Es una historia verídica, que conozco de primera mano, pero tengo que censurar algunas de las partes para evitar comprometer a determinadas personas y entidades. Sin embargo, aunque los protagonistas acaben siendo anónimos, la historia no se resiente por ello.
Comenzó todo el día que las oficinas centrales de un Departamento (Consejería) de la Generalidad de Cataluña ocuparon lo que había sido un almacén industrial en el centro de Barcelona. Se gastaron un pastón arreglando el edificio de arriba abajo, pero sólo consiguieron un ambiente opresivo para los empleados públicos. Las razones eran evidentes: los techos eran tan bajos que incumplían la normativa de seguridad e higiene en el trabajo; si uno levantaba los brazos tocaba el techo; prácticamente no había iluminación natural, ni directa ni indirecta; la iluminación artificial era deficiente; el sistema de calefacción parecía el túnel de secado de un lavacoches; el sistema de aire acondicionado tenía dos posiciones, congelado o asado; la ventilación era ruidosa e ineficiente... Las bombas de calor se apiñaban en el techo, en perfecto desorden, se descacharraban solas, gastaban lo propio y más y no servían para nada más que para gastar electricidad. Una maravilla.
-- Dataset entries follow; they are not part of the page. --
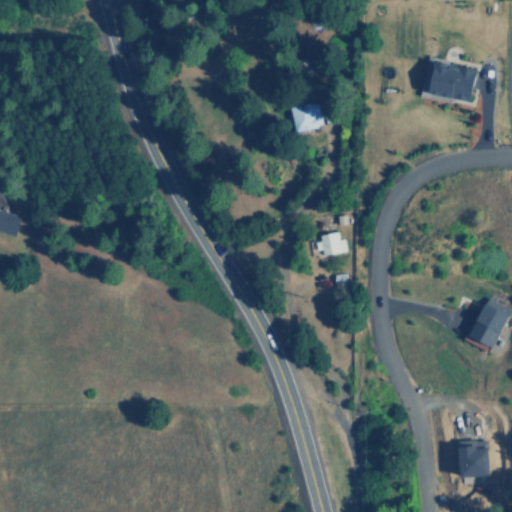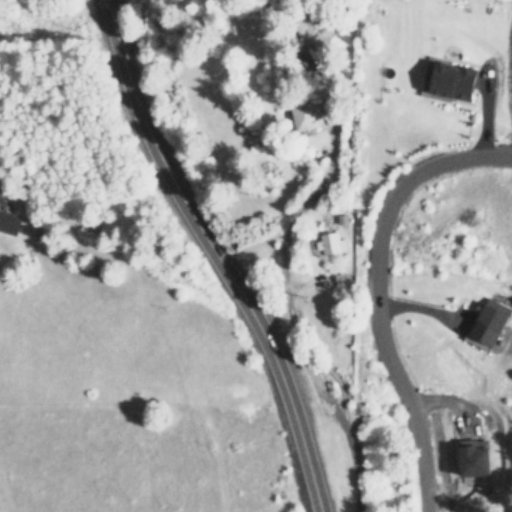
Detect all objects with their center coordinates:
road: (507, 71)
building: (454, 81)
road: (483, 111)
building: (306, 116)
building: (9, 221)
building: (330, 244)
road: (213, 255)
road: (378, 290)
road: (420, 308)
building: (492, 322)
road: (298, 339)
building: (475, 458)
El conseller, que era un recién llegado, ocupó el ático y lo reformó a base de bien. Espacios amplios, bien amueblados con madera y cuero, amplios ventanales, una terraza inmensa, la cafetera ésa de las capsulitas... Lo primero que dijo fue que quería un sistema de climatización independiente del que empleaba la tropa a sus pies, en los pisos inferiores, pues él quería estar fresquito en verano y calentito en invierno y no respirar los efluvios oficinescos del común.
Así se hizo. Como el ático se freía al sol y disponía de tantos ventanales, el equipo de climatización del conseller sumaba casi tanta potencia como el equipo de climatización de sus huestes. Todo a punto, mi conseller, ya puede usted ocupar las nuevas oficinas dispuestas para su disfrute y solaz.
A poco de instalarse el conseller en su nueva oficina, corrió la voz. Si uno quería congelarse, no había más que subir a verlo. El séquito del conseller gastaba jerseys y bufandas en plena canícula. Como era verano y el conseller un tipo caluroso, creyeron que era una de sus excentricidades (que no eran pocas). Pero llegó el invierno y el frío continuó, o se acentuó. Cuando la gripe diezmó al séquito del conseller, saltó la alarma.
¡Este trasto no funciona!, gritó el conseller, y se le oyó desde el otro lado de la bufanda. Pues la bomba de calor va a la máxima potencia, le respondían los jefes de mantenimiento, que no entendían nada. El drama continuó cuando cambiaron la bomba de calor por otra más potente, y ésta por otra, pero sin resultado alguno. Seguía haciendo frío, un frío de tres pares de narices, de ésos que te dejan las orejas azules.
Al final, fue un auxiliar administrativo quien, mientras incubaba una pulmonía, descubrió el porqué de la cámara de congelación. Alguien había instalado una fotocopiadora al lado del sensor de temperatura. El aire caliente de la fotocopiadora (que está a unos cincuenta grados centígrados) caía justo encima del sensor. El sensor leía 50 ºC y le decía al termostato que el conseller estaba asándose vivo en su despacho. El termostato, vista la emergencia, ordenaba a la bomba de calor que echara adentro todo el frío que pudiera producir; todo, y algo más. Por eso, el conseller, sus asesores, servidores y secuaces vivían en una cámara de congelación durante todo el día.
Cambiaron la fotocopiadora de sitio el día que hubo una crisis de gobierno y el conseller abandonó el cargo. ¡También es mala suerte...!
Ése no es el final de la historia. Días después, con el nuevo conseller recién instalado, volvieron a cambiar el sistema de aire acondicionado porque el anterior no funcionaba correctamente. Y ahora, sí. Fin.